Before the days of COVID-19, many people including me were enjoying life outside of our homes. Whether it would be out having fun with friends, or going out to get physical exercise, the joy of freedom we initially had was taken for granted as soon as we entered a lockdown, in which it had inhibited our healthy lifestyles and made us physically degrade. Nowadays, COVID-19 seems to be under control as of now, and like most of us, we would like to get our healthy lives back. However this may also come with the long process of determination. Which is why, I will be writing five different blog posts on how to achieve stronger, beefier legs, added on to some ideas on how to loose weight for a better physique. Whether you are starting out now or if you have been held back by COVID-19, these steps are sure to get you back on track and on a better path to a healthier lifestyle.

Resistance Training - Workout Machine

Start by experimenting with weights that you can use about 100% of your strength to rep a couple of times. Once you find the ideal weight, cut down the load to about 75% of how much you can rep at full strength. This way, we can have a balance between building muscle strength and mass. The ideas listed below are great beginner exercises that is accessible to anyone.

First, I would begin with a Leg Press. I would begin reps of about 3/4 of my max. And during my last set, I would attempt my max rep weight until failure. This workout helps activate the entirety of the upper leg, including the glutes, hamstrings and quads.

Next, I would use the Leg Curl machine. I start with 3/4 of my max and I would end my last set with a max rep until failure. This workout exclusively activates your hamstrings, and having stronger hamstrings can help with a multitude of things, including sprinting.

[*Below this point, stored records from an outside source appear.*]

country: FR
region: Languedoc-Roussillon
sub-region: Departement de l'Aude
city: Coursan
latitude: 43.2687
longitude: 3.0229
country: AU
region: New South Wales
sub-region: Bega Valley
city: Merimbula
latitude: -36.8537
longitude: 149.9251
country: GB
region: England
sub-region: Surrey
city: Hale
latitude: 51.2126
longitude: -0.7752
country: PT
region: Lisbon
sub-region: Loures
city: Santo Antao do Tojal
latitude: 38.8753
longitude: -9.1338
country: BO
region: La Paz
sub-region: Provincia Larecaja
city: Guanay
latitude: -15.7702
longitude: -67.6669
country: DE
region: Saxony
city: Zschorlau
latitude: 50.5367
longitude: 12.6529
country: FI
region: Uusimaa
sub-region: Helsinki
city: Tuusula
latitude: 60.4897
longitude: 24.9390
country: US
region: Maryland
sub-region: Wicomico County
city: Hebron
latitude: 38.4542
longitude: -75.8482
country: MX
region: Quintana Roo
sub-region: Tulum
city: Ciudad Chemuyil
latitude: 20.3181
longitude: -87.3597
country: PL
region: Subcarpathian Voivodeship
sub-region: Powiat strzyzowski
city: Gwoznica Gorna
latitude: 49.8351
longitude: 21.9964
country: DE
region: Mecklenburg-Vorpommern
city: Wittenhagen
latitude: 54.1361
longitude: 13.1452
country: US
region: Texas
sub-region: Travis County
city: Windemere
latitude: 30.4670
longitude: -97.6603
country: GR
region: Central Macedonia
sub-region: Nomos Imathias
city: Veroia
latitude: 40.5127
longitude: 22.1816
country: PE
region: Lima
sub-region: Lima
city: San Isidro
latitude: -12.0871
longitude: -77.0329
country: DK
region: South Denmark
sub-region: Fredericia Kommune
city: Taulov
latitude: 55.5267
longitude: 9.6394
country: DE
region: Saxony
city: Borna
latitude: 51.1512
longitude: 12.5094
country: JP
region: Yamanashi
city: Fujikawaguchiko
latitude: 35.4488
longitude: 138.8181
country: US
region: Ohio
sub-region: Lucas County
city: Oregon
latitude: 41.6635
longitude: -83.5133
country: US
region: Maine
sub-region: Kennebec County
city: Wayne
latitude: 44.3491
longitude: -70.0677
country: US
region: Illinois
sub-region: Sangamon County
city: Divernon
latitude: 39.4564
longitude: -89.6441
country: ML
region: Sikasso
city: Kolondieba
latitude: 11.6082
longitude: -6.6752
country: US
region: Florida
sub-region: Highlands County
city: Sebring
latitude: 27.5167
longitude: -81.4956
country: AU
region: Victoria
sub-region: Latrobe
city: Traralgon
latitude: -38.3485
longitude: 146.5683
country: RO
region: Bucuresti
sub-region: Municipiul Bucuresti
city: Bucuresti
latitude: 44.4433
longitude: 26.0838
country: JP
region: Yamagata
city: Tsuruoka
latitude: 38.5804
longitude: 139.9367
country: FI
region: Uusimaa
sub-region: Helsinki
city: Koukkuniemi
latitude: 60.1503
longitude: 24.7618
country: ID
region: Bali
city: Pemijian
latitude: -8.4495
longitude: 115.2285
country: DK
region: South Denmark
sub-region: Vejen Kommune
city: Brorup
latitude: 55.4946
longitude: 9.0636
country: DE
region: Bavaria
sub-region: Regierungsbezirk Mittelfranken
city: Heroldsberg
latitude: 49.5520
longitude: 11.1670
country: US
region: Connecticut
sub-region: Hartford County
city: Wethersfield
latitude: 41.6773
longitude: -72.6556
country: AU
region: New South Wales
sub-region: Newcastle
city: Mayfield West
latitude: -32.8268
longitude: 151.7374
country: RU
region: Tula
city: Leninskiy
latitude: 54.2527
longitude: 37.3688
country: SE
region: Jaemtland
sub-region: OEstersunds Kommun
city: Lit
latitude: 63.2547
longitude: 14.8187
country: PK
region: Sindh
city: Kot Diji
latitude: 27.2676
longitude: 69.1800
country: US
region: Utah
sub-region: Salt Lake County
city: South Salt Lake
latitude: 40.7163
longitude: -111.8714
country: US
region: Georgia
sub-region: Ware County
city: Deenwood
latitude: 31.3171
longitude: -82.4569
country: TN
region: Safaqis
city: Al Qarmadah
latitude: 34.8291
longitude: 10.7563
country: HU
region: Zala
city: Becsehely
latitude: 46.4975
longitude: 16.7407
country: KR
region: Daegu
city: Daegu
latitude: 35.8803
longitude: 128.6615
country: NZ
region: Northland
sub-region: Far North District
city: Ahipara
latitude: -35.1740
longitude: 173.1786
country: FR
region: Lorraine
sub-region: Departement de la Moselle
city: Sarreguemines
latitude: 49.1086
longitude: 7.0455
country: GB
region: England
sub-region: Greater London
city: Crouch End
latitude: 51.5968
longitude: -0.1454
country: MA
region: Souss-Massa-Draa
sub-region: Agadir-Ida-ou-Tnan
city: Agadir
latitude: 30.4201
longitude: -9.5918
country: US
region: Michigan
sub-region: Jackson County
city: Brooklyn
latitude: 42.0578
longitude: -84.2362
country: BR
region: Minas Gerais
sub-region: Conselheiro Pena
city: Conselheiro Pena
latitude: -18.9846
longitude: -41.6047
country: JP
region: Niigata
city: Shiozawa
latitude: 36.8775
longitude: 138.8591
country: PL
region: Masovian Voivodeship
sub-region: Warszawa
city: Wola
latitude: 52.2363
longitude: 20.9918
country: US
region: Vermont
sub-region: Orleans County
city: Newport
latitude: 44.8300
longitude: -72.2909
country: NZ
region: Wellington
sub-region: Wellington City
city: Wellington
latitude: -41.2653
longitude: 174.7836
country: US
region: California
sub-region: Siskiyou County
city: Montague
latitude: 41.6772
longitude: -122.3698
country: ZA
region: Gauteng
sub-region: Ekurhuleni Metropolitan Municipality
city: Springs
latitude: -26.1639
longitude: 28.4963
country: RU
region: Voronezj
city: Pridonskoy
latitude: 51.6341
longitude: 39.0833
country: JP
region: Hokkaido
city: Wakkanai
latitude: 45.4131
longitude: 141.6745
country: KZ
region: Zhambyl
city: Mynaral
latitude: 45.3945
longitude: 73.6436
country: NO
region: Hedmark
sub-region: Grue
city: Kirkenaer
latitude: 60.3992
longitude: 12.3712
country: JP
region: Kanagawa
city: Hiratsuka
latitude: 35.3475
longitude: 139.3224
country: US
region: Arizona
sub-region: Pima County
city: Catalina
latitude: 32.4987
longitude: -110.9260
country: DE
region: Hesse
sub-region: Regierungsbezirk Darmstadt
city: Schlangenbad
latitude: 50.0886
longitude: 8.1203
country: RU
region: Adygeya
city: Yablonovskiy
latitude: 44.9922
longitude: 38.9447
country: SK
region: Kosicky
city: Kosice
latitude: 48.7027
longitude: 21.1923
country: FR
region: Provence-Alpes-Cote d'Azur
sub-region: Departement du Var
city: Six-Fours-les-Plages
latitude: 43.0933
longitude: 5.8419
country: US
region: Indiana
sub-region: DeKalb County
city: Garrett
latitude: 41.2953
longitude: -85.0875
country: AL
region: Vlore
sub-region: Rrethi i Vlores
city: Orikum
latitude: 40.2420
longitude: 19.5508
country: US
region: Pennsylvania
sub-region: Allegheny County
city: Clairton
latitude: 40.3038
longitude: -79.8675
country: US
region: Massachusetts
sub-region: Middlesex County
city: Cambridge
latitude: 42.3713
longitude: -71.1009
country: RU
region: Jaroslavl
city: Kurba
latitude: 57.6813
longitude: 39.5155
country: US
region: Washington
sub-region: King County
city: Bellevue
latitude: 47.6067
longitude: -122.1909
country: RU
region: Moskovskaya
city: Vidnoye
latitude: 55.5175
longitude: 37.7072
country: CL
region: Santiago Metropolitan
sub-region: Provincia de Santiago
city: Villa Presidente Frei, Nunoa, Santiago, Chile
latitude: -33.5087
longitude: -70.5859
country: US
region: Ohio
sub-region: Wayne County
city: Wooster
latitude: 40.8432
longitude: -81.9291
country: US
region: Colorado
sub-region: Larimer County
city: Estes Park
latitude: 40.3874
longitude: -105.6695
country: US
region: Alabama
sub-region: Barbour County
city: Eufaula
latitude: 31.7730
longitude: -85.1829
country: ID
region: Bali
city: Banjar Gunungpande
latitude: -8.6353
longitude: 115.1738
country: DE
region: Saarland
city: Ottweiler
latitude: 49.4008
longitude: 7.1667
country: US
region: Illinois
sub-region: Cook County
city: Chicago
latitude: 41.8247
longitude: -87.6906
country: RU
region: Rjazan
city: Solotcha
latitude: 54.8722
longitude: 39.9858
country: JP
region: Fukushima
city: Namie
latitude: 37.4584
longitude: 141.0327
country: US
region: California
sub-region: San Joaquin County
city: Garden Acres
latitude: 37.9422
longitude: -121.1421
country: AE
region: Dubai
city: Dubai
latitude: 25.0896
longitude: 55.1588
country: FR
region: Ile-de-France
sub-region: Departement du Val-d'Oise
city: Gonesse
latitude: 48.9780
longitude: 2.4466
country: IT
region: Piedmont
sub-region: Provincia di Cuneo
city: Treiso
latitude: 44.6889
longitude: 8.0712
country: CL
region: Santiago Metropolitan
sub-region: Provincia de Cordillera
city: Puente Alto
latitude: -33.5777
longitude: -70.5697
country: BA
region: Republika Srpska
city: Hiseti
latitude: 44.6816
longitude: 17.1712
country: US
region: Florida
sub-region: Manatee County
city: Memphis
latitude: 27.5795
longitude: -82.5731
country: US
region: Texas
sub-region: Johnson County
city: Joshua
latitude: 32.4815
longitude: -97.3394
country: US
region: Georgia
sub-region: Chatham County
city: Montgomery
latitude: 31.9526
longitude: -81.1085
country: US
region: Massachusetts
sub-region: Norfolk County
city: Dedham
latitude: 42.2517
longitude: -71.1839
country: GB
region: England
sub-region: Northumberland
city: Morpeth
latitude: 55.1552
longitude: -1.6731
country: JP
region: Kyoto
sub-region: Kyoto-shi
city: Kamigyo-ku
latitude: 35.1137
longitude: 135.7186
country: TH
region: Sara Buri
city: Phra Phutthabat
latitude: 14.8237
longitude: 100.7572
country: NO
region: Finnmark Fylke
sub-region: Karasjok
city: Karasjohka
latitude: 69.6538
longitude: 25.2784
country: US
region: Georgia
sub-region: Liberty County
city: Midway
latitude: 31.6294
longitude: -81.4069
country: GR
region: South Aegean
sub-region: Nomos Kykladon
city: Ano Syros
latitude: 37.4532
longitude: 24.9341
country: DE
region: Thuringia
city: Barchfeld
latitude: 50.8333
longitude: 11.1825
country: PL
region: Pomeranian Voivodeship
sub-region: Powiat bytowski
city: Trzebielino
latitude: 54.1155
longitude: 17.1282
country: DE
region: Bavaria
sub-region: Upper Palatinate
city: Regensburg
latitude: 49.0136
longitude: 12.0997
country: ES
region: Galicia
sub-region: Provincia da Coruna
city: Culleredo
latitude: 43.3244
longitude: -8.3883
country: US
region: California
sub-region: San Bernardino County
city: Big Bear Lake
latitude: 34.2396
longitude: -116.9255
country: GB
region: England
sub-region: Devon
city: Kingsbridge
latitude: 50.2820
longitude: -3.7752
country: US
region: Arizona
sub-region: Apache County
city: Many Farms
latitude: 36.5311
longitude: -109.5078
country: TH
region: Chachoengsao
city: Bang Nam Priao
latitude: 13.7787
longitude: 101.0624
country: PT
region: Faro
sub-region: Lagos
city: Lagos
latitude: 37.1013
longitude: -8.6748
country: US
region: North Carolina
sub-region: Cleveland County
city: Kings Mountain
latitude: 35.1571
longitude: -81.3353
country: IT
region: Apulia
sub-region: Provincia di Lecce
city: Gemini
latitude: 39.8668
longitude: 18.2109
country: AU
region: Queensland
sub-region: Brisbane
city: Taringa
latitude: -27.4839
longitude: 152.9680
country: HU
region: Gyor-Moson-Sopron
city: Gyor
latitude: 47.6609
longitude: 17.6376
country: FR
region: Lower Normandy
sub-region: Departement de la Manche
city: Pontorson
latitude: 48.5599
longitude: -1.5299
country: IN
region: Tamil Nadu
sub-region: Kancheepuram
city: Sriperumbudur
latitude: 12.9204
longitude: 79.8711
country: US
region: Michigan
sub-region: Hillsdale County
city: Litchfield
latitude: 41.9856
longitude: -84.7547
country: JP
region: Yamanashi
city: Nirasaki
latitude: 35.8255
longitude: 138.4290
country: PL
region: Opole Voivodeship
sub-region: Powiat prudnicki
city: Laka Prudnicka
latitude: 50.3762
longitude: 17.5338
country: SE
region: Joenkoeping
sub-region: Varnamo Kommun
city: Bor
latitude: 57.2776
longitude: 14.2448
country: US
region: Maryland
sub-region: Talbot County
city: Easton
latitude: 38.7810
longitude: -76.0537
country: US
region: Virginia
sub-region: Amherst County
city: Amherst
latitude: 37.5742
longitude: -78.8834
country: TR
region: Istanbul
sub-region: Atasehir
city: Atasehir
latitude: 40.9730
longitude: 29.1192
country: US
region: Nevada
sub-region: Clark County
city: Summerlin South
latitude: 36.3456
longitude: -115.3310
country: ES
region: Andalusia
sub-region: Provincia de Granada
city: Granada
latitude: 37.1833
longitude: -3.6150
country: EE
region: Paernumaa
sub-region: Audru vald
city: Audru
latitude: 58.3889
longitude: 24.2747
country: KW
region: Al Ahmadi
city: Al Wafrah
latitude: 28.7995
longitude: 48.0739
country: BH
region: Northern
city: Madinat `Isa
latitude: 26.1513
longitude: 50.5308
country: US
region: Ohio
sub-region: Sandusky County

Last but not least, I would use the Inner/Outer Thigh Machines. For this, I would rep 3/4 of my max with 12 reps of 4. This machine helps activate your groin and hip flexors. However, these muscle groups are more prone to injury than other parts of the leg. So upon doing this workout, take precaution on the amount of weight you may be using.

Bellow is a summarization of the amount of reps and sets you may need to do for each workout. However, everyone is different and you may choose to adjust each set or rep to your liking.

Workout Machine

Leg Press

  • 8-12 reps of 2-4 sets  
  • Use 3/4 of max 
  • 1-2 min rest each set
  • Optional: rep max weight during last set 
  • Optional: rep max weight at start and do 3-5 reps of 3-6 sets
Leg Curl

  • 8-12 reps of 2-4 sets
  • Use 3/4 of max
  • 1-2 min rest each set
  • Optional; rep max weight during last set
Inner/Outer Thigh Machines 
  • 8-14 reps of 2-4 sets
  • Use 3/4 of max
  • 1-2 min rest each set

Doing these workouts with the required supervision and discipline may bring fourth expected results. Be sure to take precaution as working out sore muscles is not a good way to get stronger. Instead, it causes harm to your body.